# Help with water spray timer Please



## Aquayne (Sep 1, 2008)

I need a timer that will activate a water valve connected to a garden hose for 10seconds once per hour. It needs to have a light sensor so that it will only operate during the daylight hours and turn off in the dark. Thanks.

I have looked at many lawn sprinkler timers but have not found one that will do the 10 seconds every hour. Most will only do once cyle per day for a minimum of 1 minute. Way too long. I want to build an intermittent mist set up to grow a garden of VOODOO bulbs for my haunt.:devil:


----------



## corey872 (Jan 10, 2010)

Sounds like you'd be looking for an 'interval timer with relay' (google) You should be able to find one with a suitable interval (ie one second to at least one hour). If you coupled that with a dusk/dawn switch, that should get you the operation you need.


----------



## fritz42_male (May 5, 2009)

If you fancy getting into picaxe stuff, Steve/halstaff has recently built a pir activated controller based on my vlc board.

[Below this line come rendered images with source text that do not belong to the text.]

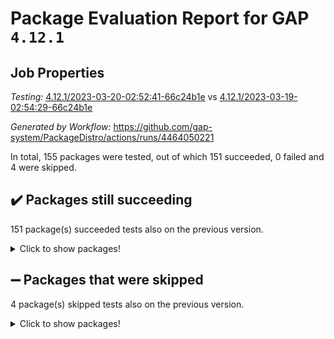 # Package Evaluation Report for GAP `4.12.1`

## Job Properties

*Testing:* [4.12.1/2023-03-20-02:52:41-66c24b1e](https://github.com/gap-system/PackageDistro/blob/data/reports/4.12.1/2023-03-20-02:52:41-66c24b1e) vs [4.12.1/2023-03-19-02:54:29-66c24b1e](https://github.com/gap-system/PackageDistro/blob/data/reports/4.12.1/2023-03-19-02:54:29-66c24b1e)

*Generated by Workflow:* https://github.com/gap-system/PackageDistro/actions/runs/4464050221

In total, 155 packages were tested, out of which 151 succeeded, 0 failed and 4 were skipped.

## :heavy_check_mark: Packages still succeeding

151 package(s) succeeded tests also on the previous version.
<details><summary>Click to show packages!</summary>

- 4ti2interface 2023.02-04 [(success)](https://github.com/gap-system/PackageDistro/actions/runs/4464050221/jobs/7839995165)
- ace 5.6.2 [(success)](https://github.com/gap-system/PackageDistro/actions/runs/4464050221/jobs/7839995282)
- aclib 1.3.2 [(success)](https://github.com/gap-system/PackageDistro/actions/runs/4464050221/jobs/7839995377)
- agt 0.3.1 [(success)](https://github.com/gap-system/PackageDistro/actions/runs/4464050221/jobs/7839995490)
- alnuth 3.2.1 [(success)](https://github.com/gap-system/PackageDistro/actions/runs/4464050221/jobs/7839995582)
- anupq 3.3.0 [(success)](https://github.com/gap-system/PackageDistro/actions/runs/4464050221/jobs/7839995681)
- atlasrep 2.1.6 [(success)](https://github.com/gap-system/PackageDistro/actions/runs/4464050221/jobs/7839995785)
- autodoc 2022.10.20 [(success)](https://github.com/gap-system/PackageDistro/actions/runs/4464050221/jobs/7839995887)
- automata 1.15 [(success)](https://github.com/gap-system/PackageDistro/actions/runs/4464050221/jobs/7839996006)
- automgrp 1.3.2 [(success)](https://github.com/gap-system/PackageDistro/actions/runs/4464050221/jobs/7839996101)
- autpgrp 1.11 [(success)](https://github.com/gap-system/PackageDistro/actions/runs/4464050221/jobs/7839996196)
- cap 2023.03-06 [(success)](https://github.com/gap-system/PackageDistro/actions/runs/4464050221/jobs/7839996304)
- caratinterface 2.3.4 [(success)](https://github.com/gap-system/PackageDistro/actions/runs/4464050221/jobs/7839996395)
- cddinterface 2022.11.01 [(success)](https://github.com/gap-system/PackageDistro/actions/runs/4464050221/jobs/7839997499)
- circle 1.6.6 [(success)](https://github.com/gap-system/PackageDistro/actions/runs/4464050221/jobs/7839997578)
- classicpres 1.22 [(success)](https://github.com/gap-system/PackageDistro/actions/runs/4464050221/jobs/7839997685)
- cohomolo 1.6.11 [(success)](https://github.com/gap-system/PackageDistro/actions/runs/4464050221/jobs/7839997824)
- congruence 1.2.5 [(success)](https://github.com/gap-system/PackageDistro/actions/runs/4464050221/jobs/7839997915)
- corelg 1.56 [(success)](https://github.com/gap-system/PackageDistro/actions/runs/4464050221/jobs/7839998003)
- crime 1.6 [(success)](https://github.com/gap-system/PackageDistro/actions/runs/4464050221/jobs/7839998107)
- crisp 1.4.6 [(success)](https://github.com/gap-system/PackageDistro/actions/runs/4464050221/jobs/7839998211)
- crypting 0.10.4 [(success)](https://github.com/gap-system/PackageDistro/actions/runs/4464050221/jobs/7839998304)
- cryst 4.1.25 [(success)](https://github.com/gap-system/PackageDistro/actions/runs/4464050221/jobs/7839998406)
- crystcat 1.1.10 [(success)](https://github.com/gap-system/PackageDistro/actions/runs/4464050221/jobs/7839998501)
- ctbllib 1.3.5 [(success)](https://github.com/gap-system/PackageDistro/actions/runs/4464050221/jobs/7839998594)
- cubefree 1.19 [(success)](https://github.com/gap-system/PackageDistro/actions/runs/4464050221/jobs/7839998682)
- curlinterface 2.3.1 [(success)](https://github.com/gap-system/PackageDistro/actions/runs/4464050221/jobs/7839998759)
- cvec 2.7.6 [(success)](https://github.com/gap-system/PackageDistro/actions/runs/4464050221/jobs/7839998851)
- datastructures 0.3.0 [(success)](https://github.com/gap-system/PackageDistro/actions/runs/4464050221/jobs/7839998953)
- deepthought 1.0.6 [(success)](https://github.com/gap-system/PackageDistro/actions/runs/4464050221/jobs/7839999059)
- design 1.8 [(success)](https://github.com/gap-system/PackageDistro/actions/runs/4464050221/jobs/7839999143)
- difsets 2.3.1 [(success)](https://github.com/gap-system/PackageDistro/actions/runs/4464050221/jobs/7839999217)
- digraphs 1.6.1 [(success)](https://github.com/gap-system/PackageDistro/actions/runs/4464050221/jobs/7839999300)
- edim 1.3.6 [(success)](https://github.com/gap-system/PackageDistro/actions/runs/4464050221/jobs/7839999390)
- example 4.3.4 [(success)](https://github.com/gap-system/PackageDistro/actions/runs/4464050221/jobs/7839999499)
- examplesforhomalg 2023.02-04 [(success)](https://github.com/gap-system/PackageDistro/actions/runs/4464050221/jobs/7839999587)
- factint 1.6.3 [(success)](https://github.com/gap-system/PackageDistro/actions/runs/4464050221/jobs/7839999675)
- ferret 1.0.9 [(success)](https://github.com/gap-system/PackageDistro/actions/runs/4464050221/jobs/7839999788)
- fga 1.4.0 [(success)](https://github.com/gap-system/PackageDistro/actions/runs/4464050221/jobs/7839999911)
- fining 1.5.5 [(success)](https://github.com/gap-system/PackageDistro/actions/runs/4464050221/jobs/7840000021)
- float 1.0.3 [(success)](https://github.com/gap-system/PackageDistro/actions/runs/4464050221/jobs/7840000153)
- format 1.4.3 [(success)](https://github.com/gap-system/PackageDistro/actions/runs/4464050221/jobs/7840000255)
- forms 1.2.9 [(success)](https://github.com/gap-system/PackageDistro/actions/runs/4464050221/jobs/7840000328)
- fplsa 1.2.6 [(success)](https://github.com/gap-system/PackageDistro/actions/runs/4464050221/jobs/7840000416)
- fr 2.4.12 [(success)](https://github.com/gap-system/PackageDistro/actions/runs/4464050221/jobs/7840000528)
- francy 1.2.5 [(success)](https://github.com/gap-system/PackageDistro/actions/runs/4464050221/jobs/7840000643)
- fwtree 1.3 [(success)](https://github.com/gap-system/PackageDistro/actions/runs/4464050221/jobs/7840000731)
- gapdoc 1.6.6 [(success)](https://github.com/gap-system/PackageDistro/actions/runs/4464050221/jobs/7840000830)
- gauss 2023.02-04 [(success)](https://github.com/gap-system/PackageDistro/actions/runs/4464050221/jobs/7840000973)
- gaussforhomalg 2023.02-04 [(success)](https://github.com/gap-system/PackageDistro/actions/runs/4464050221/jobs/7840001067)
- gbnp 1.0.5 [(success)](https://github.com/gap-system/PackageDistro/actions/runs/4464050221/jobs/7840001195)
- generalizedmorphismsforcap 2023.02-01 [(success)](https://github.com/gap-system/PackageDistro/actions/runs/4464050221/jobs/7840001316)
- genss 1.6.8 [(success)](https://github.com/gap-system/PackageDistro/actions/runs/4464050221/jobs/7840001417)
- gradedmodules 2023.02-04 [(success)](https://github.com/gap-system/PackageDistro/actions/runs/4464050221/jobs/7840001515)
- gradedringforhomalg 2023.02-04 [(success)](https://github.com/gap-system/PackageDistro/actions/runs/4464050221/jobs/7840001637)
- grape 4.9.0 [(success)](https://github.com/gap-system/PackageDistro/actions/runs/4464050221/jobs/7840001756)
- groupoids 1.73 [(success)](https://github.com/gap-system/PackageDistro/actions/runs/4464050221/jobs/7840001898)
- grpconst 2.6.4 [(success)](https://github.com/gap-system/PackageDistro/actions/runs/4464050221/jobs/7840002051)
- guarana 0.96.3 [(success)](https://github.com/gap-system/PackageDistro/actions/runs/4464050221/jobs/7840002164)
- guava 3.18 [(success)](https://github.com/gap-system/PackageDistro/actions/runs/4464050221/jobs/7840002310)
- hap 1.53 [(success)](https://github.com/gap-system/PackageDistro/actions/runs/4464050221/jobs/7840002396)
- hapcryst 0.1.15 [(success)](https://github.com/gap-system/PackageDistro/actions/runs/4464050221/jobs/7840002491)
- hecke 1.5.3 [(success)](https://github.com/gap-system/PackageDistro/actions/runs/4464050221/jobs/7840002575)
- help 3.5 [(success)](https://github.com/gap-system/PackageDistro/actions/runs/4464050221/jobs/7840002693)
- homalg 2023.02-05 [(success)](https://github.com/gap-system/PackageDistro/actions/runs/4464050221/jobs/7840002794)
- homalgtocas 2023.02-04 [(success)](https://github.com/gap-system/PackageDistro/actions/runs/4464050221/jobs/7840002899)
- idrel 2.45 [(success)](https://github.com/gap-system/PackageDistro/actions/runs/4464050221/jobs/7840002991)
- images 1.3.1 [(success)](https://github.com/gap-system/PackageDistro/actions/runs/4464050221/jobs/7840003080)
- intpic 0.3.0 [(success)](https://github.com/gap-system/PackageDistro/actions/runs/4464050221/jobs/7840003177)
- io 4.8.1 [(success)](https://github.com/gap-system/PackageDistro/actions/runs/4464050221/jobs/7840003260)
- io_forhomalg 2023.02-04 [(success)](https://github.com/gap-system/PackageDistro/actions/runs/4464050221/jobs/7840003364)
- irredsol 1.4.4 [(success)](https://github.com/gap-system/PackageDistro/actions/runs/4464050221/jobs/7840003475)
- json 2.1.1 [(success)](https://github.com/gap-system/PackageDistro/actions/runs/4464050221/jobs/7840003584)
- jupyterkernel 1.5.0 [(success)](https://github.com/gap-system/PackageDistro/actions/runs/4464050221/jobs/7840003686)
- jupyterviz 1.5.6 [(success)](https://github.com/gap-system/PackageDistro/actions/runs/4464050221/jobs/7840003797)
- kan 1.35 [(success)](https://github.com/gap-system/PackageDistro/actions/runs/4464050221/jobs/7840003908)
- kbmag 1.5.11 [(success)](https://github.com/gap-system/PackageDistro/actions/runs/4464050221/jobs/7840004013)
- laguna 3.9.6 [(success)](https://github.com/gap-system/PackageDistro/actions/runs/4464050221/jobs/7840004138)
- liealgdb 2.2.1 [(success)](https://github.com/gap-system/PackageDistro/actions/runs/4464050221/jobs/7840004248)
- liepring 2.8 [(success)](https://github.com/gap-system/PackageDistro/actions/runs/4464050221/jobs/7840004363)
- liering 2.4.2 [(success)](https://github.com/gap-system/PackageDistro/actions/runs/4464050221/jobs/7840004447)
- linearalgebraforcap 2023.03-05 [(success)](https://github.com/gap-system/PackageDistro/actions/runs/4464050221/jobs/7840004551)
- localizeringforhomalg 2023.02-04 [(success)](https://github.com/gap-system/PackageDistro/actions/runs/4464050221/jobs/7840004635)
- loops 3.4.3 [(success)](https://github.com/gap-system/PackageDistro/actions/runs/4464050221/jobs/7840004728)
- lpres 1.0.3 [(success)](https://github.com/gap-system/PackageDistro/actions/runs/4464050221/jobs/7840004802)
- majoranaalgebras 1.5.1 [(success)](https://github.com/gap-system/PackageDistro/actions/runs/4464050221/jobs/7840004914)
- mapclass 1.4.6 [(success)](https://github.com/gap-system/PackageDistro/actions/runs/4464050221/jobs/7840005014)
- matgrp 0.70 [(success)](https://github.com/gap-system/PackageDistro/actions/runs/4464050221/jobs/7840005101)
- matricesforhomalg 2023.02-04 [(success)](https://github.com/gap-system/PackageDistro/actions/runs/4464050221/jobs/7840005198)
- modisom 2.5.4 [(success)](https://github.com/gap-system/PackageDistro/actions/runs/4464050221/jobs/7840005302)
- modulepresentationsforcap 2023.02-03 [(success)](https://github.com/gap-system/PackageDistro/actions/runs/4464050221/jobs/7840005382)
- modules 2023.02-04 [(success)](https://github.com/gap-system/PackageDistro/actions/runs/4464050221/jobs/7840005464)
- monoidalcategories 2023.02-05 [(success)](https://github.com/gap-system/PackageDistro/actions/runs/4464050221/jobs/7840005552)
- nconvex 2022.09-01 [(success)](https://github.com/gap-system/PackageDistro/actions/runs/4464050221/jobs/7840005639)
- nilmat 1.4.2 [(success)](https://github.com/gap-system/PackageDistro/actions/runs/4464050221/jobs/7840005730)
- nock 1.5 [(success)](https://github.com/gap-system/PackageDistro/actions/runs/4464050221/jobs/7840005836)
- normalizinterface 1.3.5 [(success)](https://github.com/gap-system/PackageDistro/actions/runs/4464050221/jobs/7840005932)
- nq 2.5.9 [(success)](https://github.com/gap-system/PackageDistro/actions/runs/4464050221/jobs/7840006026)
- numericalsgps 1.3.1 [(success)](https://github.com/gap-system/PackageDistro/actions/runs/4464050221/jobs/7840006118)
- openmath 11.5.3 [(success)](https://github.com/gap-system/PackageDistro/actions/runs/4464050221/jobs/7840006219)
- orb 4.9.0 [(success)](https://github.com/gap-system/PackageDistro/actions/runs/4464050221/jobs/7840006330)
- packagemanager 1.4.0 [(success)](https://github.com/gap-system/PackageDistro/actions/runs/4464050221/jobs/7840006432)
- patternclass 2.4.3 [(success)](https://github.com/gap-system/PackageDistro/actions/runs/4464050221/jobs/7840006536)
- permut 2.0.4 [(success)](https://github.com/gap-system/PackageDistro/actions/runs/4464050221/jobs/7840006627)
- polenta 1.3.10 [(success)](https://github.com/gap-system/PackageDistro/actions/runs/4464050221/jobs/7840006710)
- polymaking 0.8.6 [(success)](https://github.com/gap-system/PackageDistro/actions/runs/4464050221/jobs/7840006785)
- primgrp 3.4.4 [(success)](https://github.com/gap-system/PackageDistro/actions/runs/4464050221/jobs/7840006865)
- profiling 2.5.2 [(success)](https://github.com/gap-system/PackageDistro/actions/runs/4464050221/jobs/7840006976)
- qpa 1.34 [(success)](https://github.com/gap-system/PackageDistro/actions/runs/4464050221/jobs/7840007066)
- quagroup 1.8.3 [(success)](https://github.com/gap-system/PackageDistro/actions/runs/4464050221/jobs/7840007131)
- radiroot 2.9 [(success)](https://github.com/gap-system/PackageDistro/actions/runs/4464050221/jobs/7840007208)
- rcwa 4.7.1 [(success)](https://github.com/gap-system/PackageDistro/actions/runs/4464050221/jobs/7840007286)
- rds 1.8 [(success)](https://github.com/gap-system/PackageDistro/actions/runs/4464050221/jobs/7840007390)
- recog 1.4.2 [(success)](https://github.com/gap-system/PackageDistro/actions/runs/4464050221/jobs/7840007548)
- repndecomp 1.3.0 [(success)](https://github.com/gap-system/PackageDistro/actions/runs/4464050221/jobs/7840007658)
- repsn 3.1.0 [(success)](https://github.com/gap-system/PackageDistro/actions/runs/4464050221/jobs/7840007733)
- resclasses 4.7.3 [(success)](https://github.com/gap-system/PackageDistro/actions/runs/4464050221/jobs/7840007821)
- ringsforhomalg 2023.02-05 [(success)](https://github.com/gap-system/PackageDistro/actions/runs/4464050221/jobs/7840007926)
- sco 2023.02-04 [(success)](https://github.com/gap-system/PackageDistro/actions/runs/4464050221/jobs/7840008012)
- scscp 2.4.1 [(success)](https://github.com/gap-system/PackageDistro/actions/runs/4464050221/jobs/7840008088)
- semigroups 5.2.1 [(success)](https://github.com/gap-system/PackageDistro/actions/runs/4464050221/jobs/7840008159)
- sglppow 2.3 [(success)](https://github.com/gap-system/PackageDistro/actions/runs/4464050221/jobs/7840008251)
- sgpviz 0.999.5 [(success)](https://github.com/gap-system/PackageDistro/actions/runs/4464050221/jobs/7840008346)
- simpcomp 2.1.14 [(success)](https://github.com/gap-system/PackageDistro/actions/runs/4464050221/jobs/7840008440)
- singular 2023.02.09 [(success)](https://github.com/gap-system/PackageDistro/actions/runs/4464050221/jobs/7840009654)
- sl2reps 1.1 [(success)](https://github.com/gap-system/PackageDistro/actions/runs/4464050221/jobs/7840009769)
- sla 1.5.3 [(success)](https://github.com/gap-system/PackageDistro/actions/runs/4464050221/jobs/7840009865)
- smallgrp 1.5.2 [(success)](https://github.com/gap-system/PackageDistro/actions/runs/4464050221/jobs/7840009966)
- smallsemi 0.6.13 [(success)](https://github.com/gap-system/PackageDistro/actions/runs/4464050221/jobs/7840010062)
- sonata 2.9.6 [(success)](https://github.com/gap-system/PackageDistro/actions/runs/4464050221/jobs/7840010163)
- sophus 1.27 [(success)](https://github.com/gap-system/PackageDistro/actions/runs/4464050221/jobs/7840010259)
- spinsym 1.5.2 [(success)](https://github.com/gap-system/PackageDistro/actions/runs/4464050221/jobs/7840010356)
- standardff 0.9.4 [(success)](https://github.com/gap-system/PackageDistro/actions/runs/4464050221/jobs/7840010457)
- symbcompcc 1.3.2 [(success)](https://github.com/gap-system/PackageDistro/actions/runs/4464050221/jobs/7840010551)
- thelma 1.3 [(success)](https://github.com/gap-system/PackageDistro/actions/runs/4464050221/jobs/7840010663)
- tomlib 1.2.9 [(success)](https://github.com/gap-system/PackageDistro/actions/runs/4464050221/jobs/7840010765)
- toolsforhomalg 2023.02-06 [(success)](https://github.com/gap-system/PackageDistro/actions/runs/4464050221/jobs/7840010856)
- toric 1.9.5 [(success)](https://github.com/gap-system/PackageDistro/actions/runs/4464050221/jobs/7840010975)
- toricvarieties 2022.07.13 [(success)](https://github.com/gap-system/PackageDistro/actions/runs/4464050221/jobs/7840011084)
- transgrp 3.6.3 [(success)](https://github.com/gap-system/PackageDistro/actions/runs/4464050221/jobs/7840011198)
- ugaly 4.0.3 [(success)](https://github.com/gap-system/PackageDistro/actions/runs/4464050221/jobs/7840011293)
- unipot 1.5 [(success)](https://github.com/gap-system/PackageDistro/actions/runs/4464050221/jobs/7840011403)
- unitlib 4.2.0 [(success)](https://github.com/gap-system/PackageDistro/actions/runs/4464050221/jobs/7840011515)
- utils 0.82 [(success)](https://github.com/gap-system/PackageDistro/actions/runs/4464050221/jobs/7840011625)
- uuid 0.7 [(success)](https://github.com/gap-system/PackageDistro/actions/runs/4464050221/jobs/7840011764)
- walrus 0.9991 [(success)](https://github.com/gap-system/PackageDistro/actions/runs/4464050221/jobs/7840011871)
- wedderga 4.10.3 [(success)](https://github.com/gap-system/PackageDistro/actions/runs/4464050221/jobs/7840011976)
- xmod 2.91 [(success)](https://github.com/gap-system/PackageDistro/actions/runs/4464050221/jobs/7840012091)
- xmodalg 1.23 [(success)](https://github.com/gap-system/PackageDistro/actions/runs/4464050221/jobs/7840012210)
- yangbaxter 0.10.3 [(success)](https://github.com/gap-system/PackageDistro/actions/runs/4464050221/jobs/7840012325)
- zeromqinterface 0.14 [(success)](https://github.com/gap-system/PackageDistro/actions/runs/4464050221/jobs/7840012429)
</details>

## :heavy_minus_sign: Packages that were skipped

4 package(s) skipped tests also on the previous version.
<details><summary>Click to show packages!</summary>

- browse 1.8.21 [(skipped)](https://github.com/gap-system/PackageDistro/actions/runs/4464050221/jobs/7839833260)
- itc 1.5.1 [(skipped)](https://github.com/gap-system/PackageDistro/actions/runs/4464050221/jobs/7839833260)
- polycyclic 2.16 [(skipped)](https://github.com/gap-system/PackageDistro/actions/runs/4464050221/jobs/7839833260)
- xgap 4.31 [(skipped)](https://github.com/gap-system/PackageDistro/actions/runs/4464050221/jobs/7839833260)
</details>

Replace the pir with an ldr and a small code change and you would be done


----------



## hpropman (Jul 27, 2008)

Fritz you beat me too it. With a microcontroller and time combination that you want can be easily programmed into the chip. The Picaxe is very easy to use and get started with. These things can take your projects in direction you would never have though of before.


----------



## fritz42_male (May 5, 2009)

The answer is PICAXE - now it's just a matter of asking the question!

lol


----------